An employer sponsoring a plan can, however, choose to contribute 3% of compensation across the board or a 100% match on the first 3% of elected contributions and 50% on the next 2% and satisfy regulatory guidelines.
A qualified plan is considered top heavy if the total account value of key employees exceeds 60% of all employees, says Josh Itzoe, Greenspring Wealth Management, Towson, Md.
But, under the Pension Protection Act of 2006, after December 31, 2007, plans may engage in automatic enrollment for employees in qualified plans, Itzoe adds, and in certain situations, automatic enrollment will exclude a plan from the top heavy rules.

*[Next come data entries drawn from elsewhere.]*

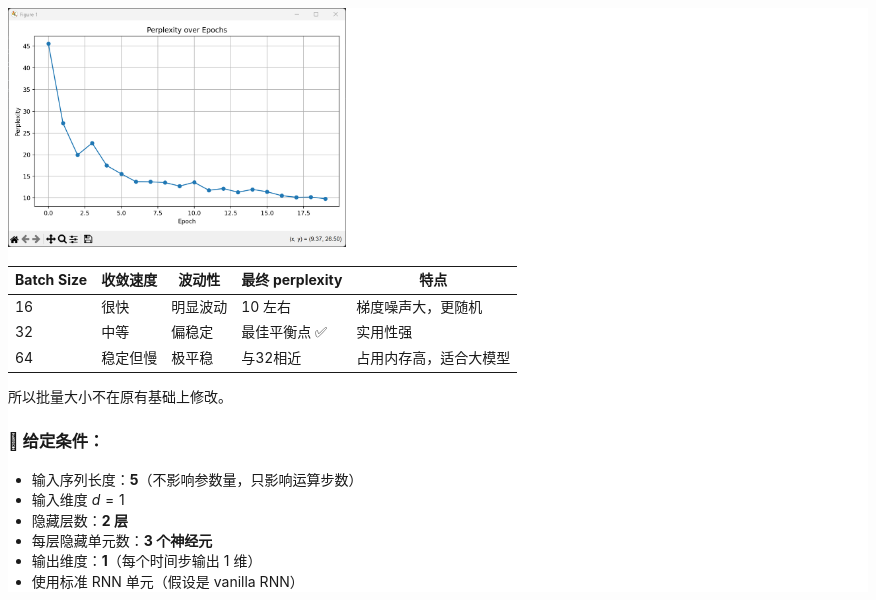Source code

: <img src="./rnn.assets/image-20250414210536470.png" alt="image-20250414210536470" style="zoom:33%;" />

| Batch Size | 收敛速度 | 波动性   | 最终 perplexity | 特点                   |
| ---------- | -------- | -------- | --------------- | ---------------------- |
| 16         | 很快     | 明显波动 | 10 左右         | 梯度噪声大，更随机     |
| 32         | 中等     | 偏稳定   | 最佳平衡点 ✅    | 实用性强               |
| 64         | 稳定但慢 | 极平稳   | 与32相近        | 占用内存高，适合大模型 |

所以批量大小不在原有基础上修改。









### 🧮 给定条件：

- 输入序列长度：**5**（不影响参数量，只影响运算步数）
- 输入维度 $d = 1$
- 隐藏层数：**2 层**
- 每层隐藏单元数：**3 个神经元**
- 输出维度：**1**（每个时间步输出 1 维）
- 使用标准 RNN 单元（假设是 vanilla RNN）
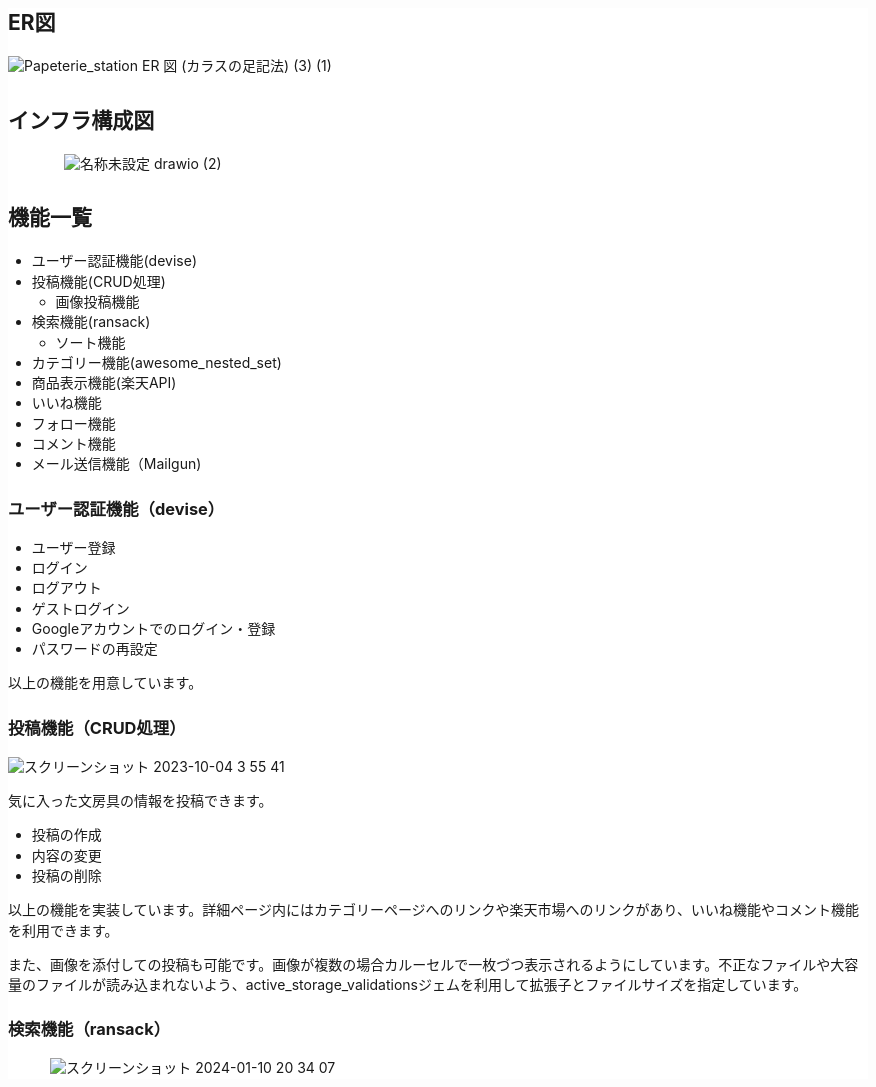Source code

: ## ER図

  ![Papeterie_station ER 図 (カラスの足記法) (3) (1)](https://github.com/Tamada-Arino/Papeterie-station/assets/129414368/c09ae6d5-e071-4078-81b0-b68857bd5db4)

## インフラ構成図

　　　　![名称未設定 drawio (2)](https://github.com/Tamada-Arino/Papeterie-station/assets/129414368/186a88c8-e5cf-42af-af87-a40c1d57fb14)


## 機能一覧

  * ユーザー認証機能(devise)
  * 投稿機能(CRUD処理)
    - 画像投稿機能
  * 検索機能(ransack)
    - ソート機能
  * カテゴリー機能(awesome_nested_set)
  * 商品表示機能(楽天API)
  * いいね機能
  * フォロー機能
  * コメント機能
  * メール送信機能（Mailgun)

  ### ユーザー認証機能（devise）

  * ユーザー登録
  * ログイン
  * ログアウト
  * ゲストログイン
  * Googleアカウントでのログイン・登録
  * パスワードの再設定

  以上の機能を用意しています。
  
  ### 投稿機能（CRUD処理）

  <img width="791" alt="スクリーンショット 2023-10-04 3 55 41" src="https://github.com/Tamada-Arino/Papeterie-station/assets/129414368/a4470b96-352d-4181-8052-5ff59e756957">

  気に入った文房具の情報を投稿できます。

  * 投稿の作成
  * 内容の変更
  * 投稿の削除

  以上の機能を実装しています。詳細ページ内にはカテゴリーページへのリンクや楽天市場へのリンクがあり、いいね機能やコメント機能を利用できます。

  また、画像を添付しての投稿も可能です。画像が複数の場合カルーセルで一枚づつ表示されるようにしています。不正なファイルや大容量のファイルが読み込まれないよう、active_storage_validationsジェムを利用して拡張子とファイルサイズを指定しています。
  
  ### 検索機能（ransack）

　　　<img width="1470" alt="スクリーンショット 2024-01-10 20 34 07" src="https://github.com/Tamada-Arino/Papeterie-station/assets/129414368/d044d1f1-dc84-4787-bbb4-74c2c0642b22">
  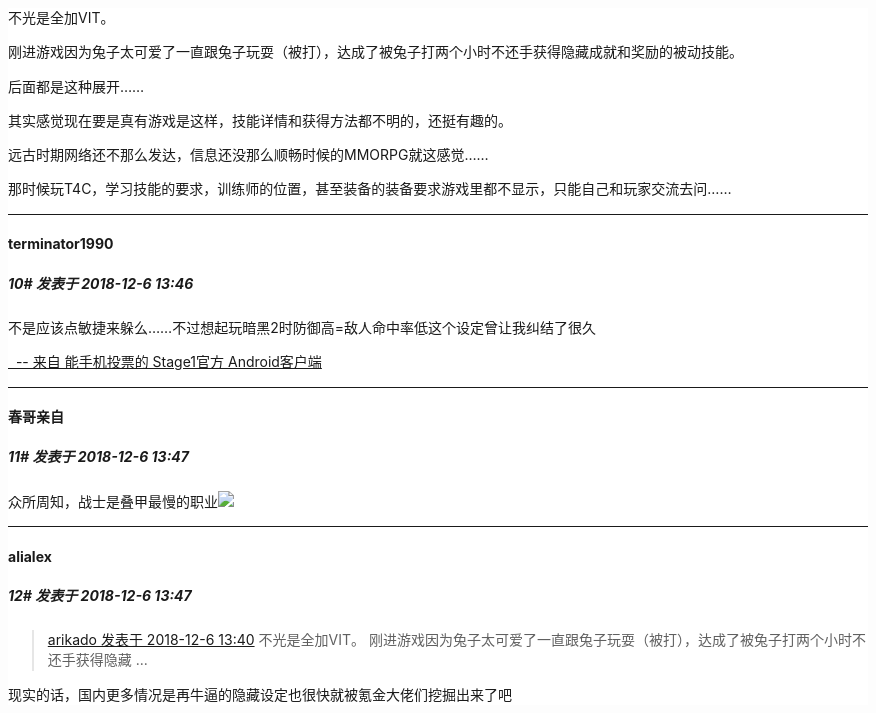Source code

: 

不光是全加VIT。

刚进游戏因为兔子太可爱了一直跟兔子玩耍（被打），达成了被兔子打两个小时不还手获得隐藏成就和奖励的被动技能。

后面都是这种展开……



其实感觉现在要是真有游戏是这样，技能详情和获得方法都不明的，还挺有趣的。

远古时期网络还不那么发达，信息还没那么顺畅时候的MMORPG就这感觉……

那时候玩T4C，学习技能的要求，训练师的位置，甚至装备的装备要求游戏里都不显示，只能自己和玩家交流去问……







-----

####  terminator1990  
##### 10#       发表于 2018-12-6 13:46




不是应该点敏捷来躲么……不过想起玩暗黑2时防御高=敌人命中率低这个设定曾让我纠结了很久

[  -- 来自 能手机投票的 Stage1官方 Android客户端](https://www.coolapk.com/apk/140634)







-----

####  春哥亲自  
##### 11#       发表于 2018-12-6 13:47




众所周知，战士是叠甲最慢的职业<img src="https://static.saraba1st.com/image/smiley/face2017/053.png" referrerpolicy="no-referrer">







-----

####  alialex  
##### 12#       发表于 2018-12-6 13:47



<blockquote><a href="httphttps://bbs.saraba1st.com/2b/forum.php?mod=redirect&amp;goto=findpost&amp;pid=41849414&amp;ptid=1795723" target="_blank">arikado 发表于 2018-12-6 13:40</a>
不光是全加VIT。
刚进游戏因为兔子太可爱了一直跟兔子玩耍（被打），达成了被兔子打两个小时不还手获得隐藏 ...</blockquote>
现实的话，国内更多情况是再牛逼的隐藏设定也很快就被氪金大佬们挖掘出来了吧
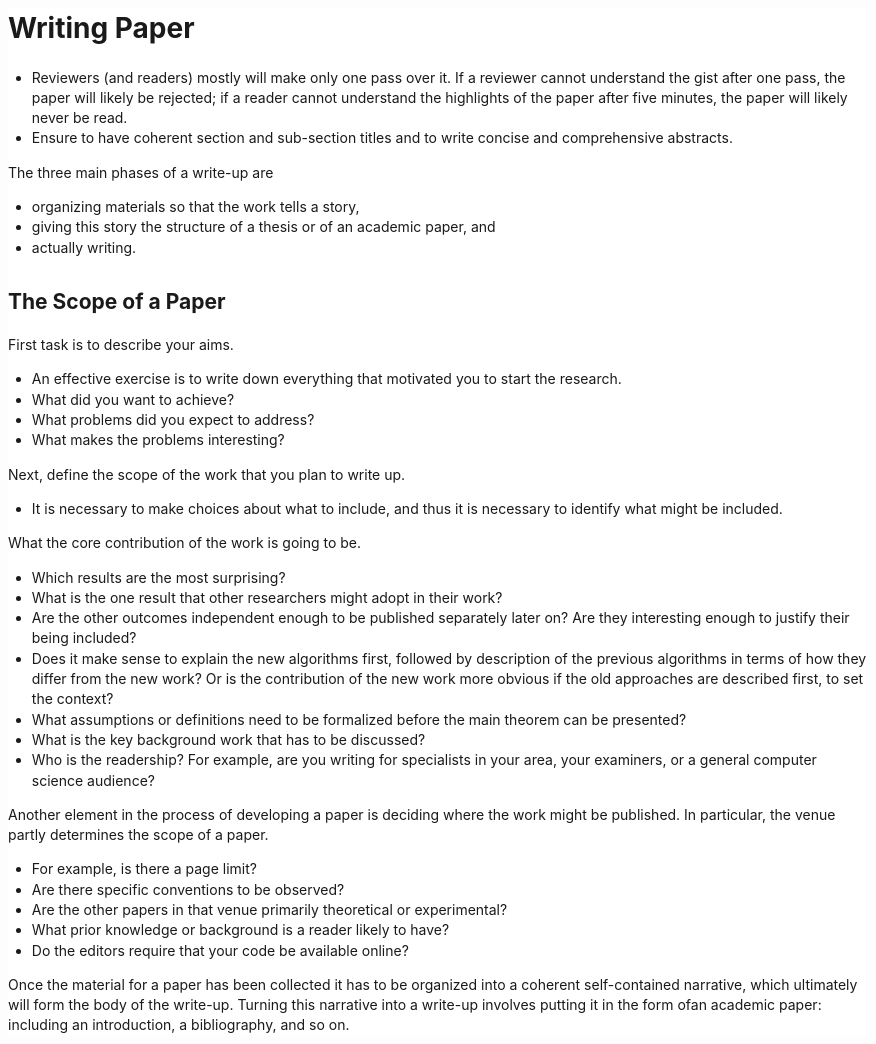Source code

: # Writing Paper

- Reviewers (and readers) mostly will make only one pass over it. If a reviewer cannot understand the gist after one pass, the paper will likely be rejected; if a reader cannot understand the highlights of the paper after five minutes, the paper will likely never be read.
- Ensure to have coherent section and sub-section titles and to write concise and comprehensive abstracts.

The three main phases of a write-up are

- organizing materials so that the work tells a story,
- giving this story the structure of a thesis or of an academic paper, and
- actually writing.

## The Scope of a Paper

First task is to describe your aims.

- An effective exercise is to write down everything that motivated you to start the research.
- What did you want to achieve?
- What problems did you expect to address?
- What makes the problems interesting?

Next, define the scope of the work that you plan to write up.

- It is necessary to make choices about what to include, and thus it is necessary to identify what might be included.

What the core contribution of the work is going to be.

- Which results are the most surprising?
- What is the one result that other researchers might adopt in their work?
- Are the other outcomes independent enough to be published separately later on? Are they interesting enough to justify their being included?
- Does it make sense to explain the new algorithms first, followed by description of the previous algorithms in terms of how they differ from the new work? Or is the contribution of the new work more obvious if the old approaches are described first, to set the context?
- What assumptions or definitions need to be formalized before the main theorem can be presented?
- What is the key background work that has to be discussed?
- Who is the readership? For example, are you writing for specialists in your area, your examiners, or a general computer science audience?

Another element in the process of developing a paper is deciding where the work might be published. In particular, the venue partly determines the scope of a paper.

- For example, is there a page limit?
- Are there specific conventions to be observed?
- Are the other papers in that venue primarily theoretical or experimental?
- What prior knowledge or background is a reader likely to have?
- Do the editors require that your code be available online?

Once the material for a paper has been collected it has to be organized into a coherent self-contained narrative, which ultimately will form the body of the write-up. Turning this narrative into a write-up involves putting it in the form ofan academic paper: including an introduction, a bibliography, and so on.
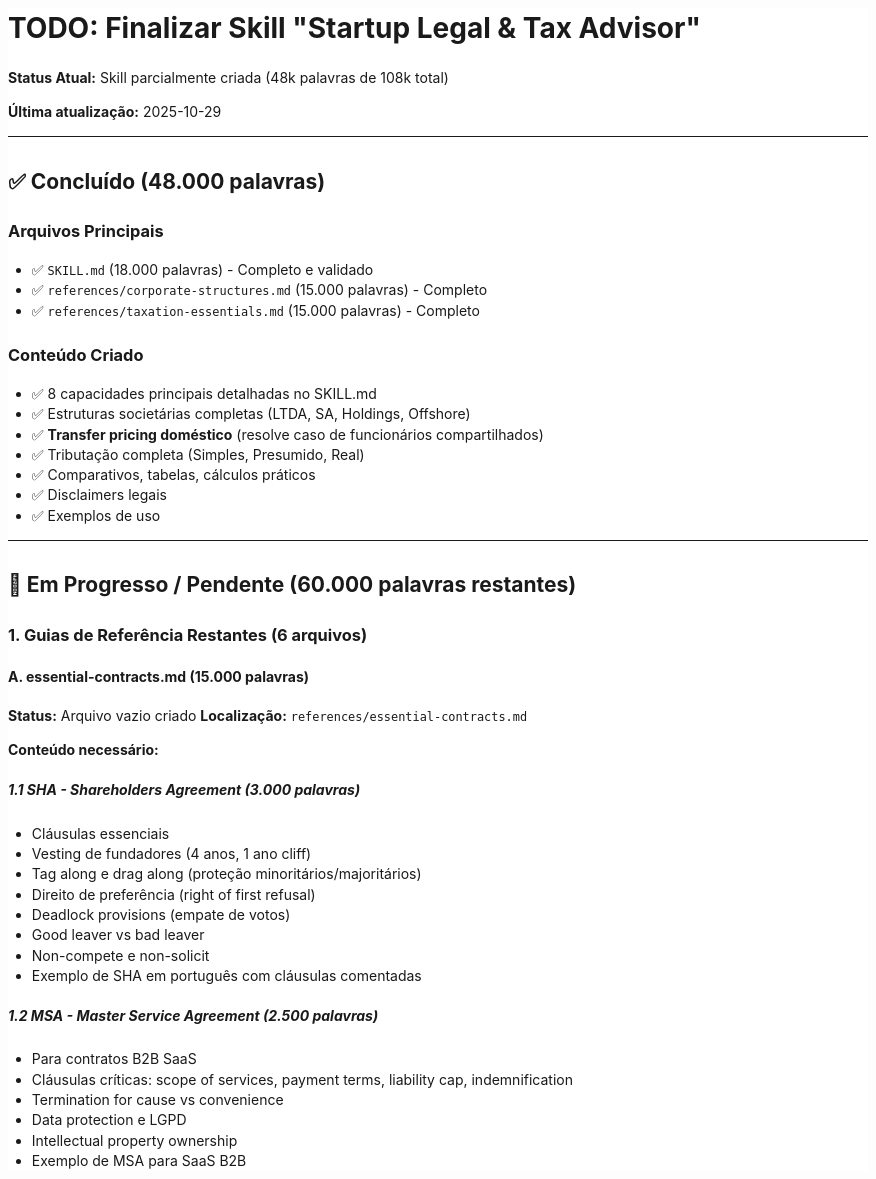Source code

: # TODO: Finalizar Skill "Startup Legal & Tax Advisor"

**Status Atual:** Skill parcialmente criada (48k palavras de 108k total)

**Última atualização:** 2025-10-29

---

## ✅ Concluído (48.000 palavras)

### Arquivos Principais
- ✅ `SKILL.md` (18.000 palavras) - Completo e validado
- ✅ `references/corporate-structures.md` (15.000 palavras) - Completo
- ✅ `references/taxation-essentials.md` (15.000 palavras) - Completo

### Conteúdo Criado
- ✅ 8 capacidades principais detalhadas no SKILL.md
- ✅ Estruturas societárias completas (LTDA, SA, Holdings, Offshore)
- ✅ **Transfer pricing doméstico** (resolve caso de funcionários compartilhados)
- ✅ Tributação completa (Simples, Presumido, Real)
- ✅ Comparativos, tabelas, cálculos práticos
- ✅ Disclaimers legais
- ✅ Exemplos de uso

---

## 🔄 Em Progresso / Pendente (60.000 palavras restantes)

### 1. Guias de Referência Restantes (6 arquivos)

#### A. essential-contracts.md (15.000 palavras)
**Status:** Arquivo vazio criado
**Localização:** `references/essential-contracts.md`

**Conteúdo necessário:**

##### 1.1 SHA - Shareholders Agreement (3.000 palavras)
- Cláusulas essenciais
- Vesting de fundadores (4 anos, 1 ano cliff)
- Tag along e drag along (proteção minoritários/majoritários)
- Direito de preferência (right of first refusal)
- Deadlock provisions (empate de votos)
- Good leaver vs bad leaver
- Non-compete e non-solicit
- Exemplo de SHA em português com cláusulas comentadas

##### 1.2 MSA - Master Service Agreement (2.500 palavras)
- Para contratos B2B SaaS
- Cláusulas críticas: scope of services, payment terms, liability cap, indemnification
- Termination for cause vs convenience
- Data protection e LGPD
- Intellectual property ownership
- Exemplo de MSA para SaaS B2B
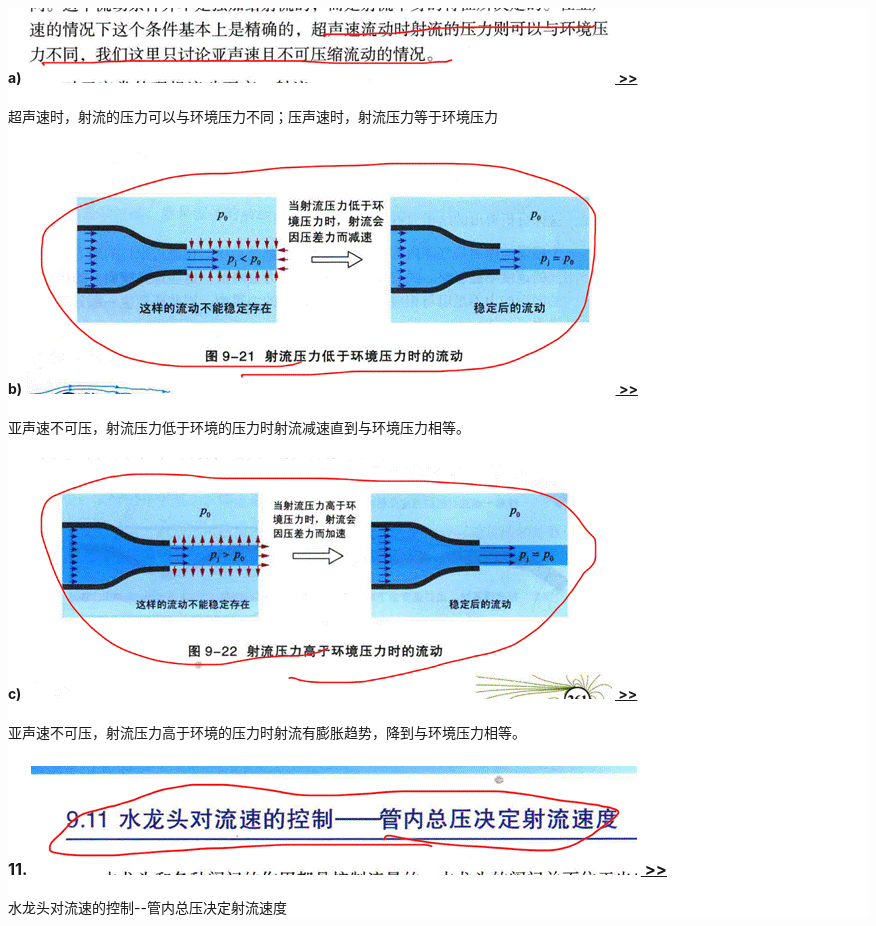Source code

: #### a) ![](https://raw.githubusercontent.com/914191848/notion-import/main/img/image474.gif) [ >>](marginnoteapp://note/1F86E25F-E45A-4B1C-A595-F4ED5B9A7573)

超声速时，射流的压力可以与环境压力不同；压声速时，射流压力等于环境压力

#### b) ![](https://raw.githubusercontent.com/914191848/notion-import/main/img/image475.gif) [ >>](marginnoteapp://note/5517BE64-9835-4A4F-AE7B-C71CFAC53BEF)

亚声速不可压，射流压力低于环境的压力时射流减速直到与环境压力相等。

#### c) ![](https://raw.githubusercontent.com/914191848/notion-import/main/img/image476.gif) [ >>](marginnoteapp://note/ECA7F328-AAF9-484E-9121-01E87FD5BEDE)

亚声速不可压，射流压力高于环境的压力时射流有膨胀趋势，降到与环境压力相等。

### 11. ![](https://raw.githubusercontent.com/914191848/notion-import/main/img/image477.gif) [ >>](marginnoteapp://note/A3005A36-EC58-45A3-B4A2-45F58E4E5686)

水龙头对流速的控制--管内总压决定射流速度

Companies with qualified plans that meet certain requirements receive a safe harbor exemption from the actual deferral percentage and actual contribution percentage requirements, he says.
In addition to the benefit that it brings to employees who will be helped to save, this is an added inducement for companies to add this feature, Itzoe says.
For employees enrolled through automatic enrollment, each employee must be treated as if he or she elected to defer at least 3% in the first year; at least 4% in the second year; at least 5% in year 3; and 6% in any subsequent year, he says.
A higher percentage may be selected, but the selected percentage may not exceed 10%.
These requirements do not apply to employees who are already active participants, Itzoe explains.
There also has to be a match of 100% of the first 1% of pay plus 50% of the next 5% of pay, he continues. Or, according to Itzoe, at least 3% of non-elected contributions have to be provided, and there needs to be vesting of 100% no more than 2 years after an employee is enrolled.
Then a company is deemed to have met the top heavy requirement and the ADP/ACP requirements, Itzoe says.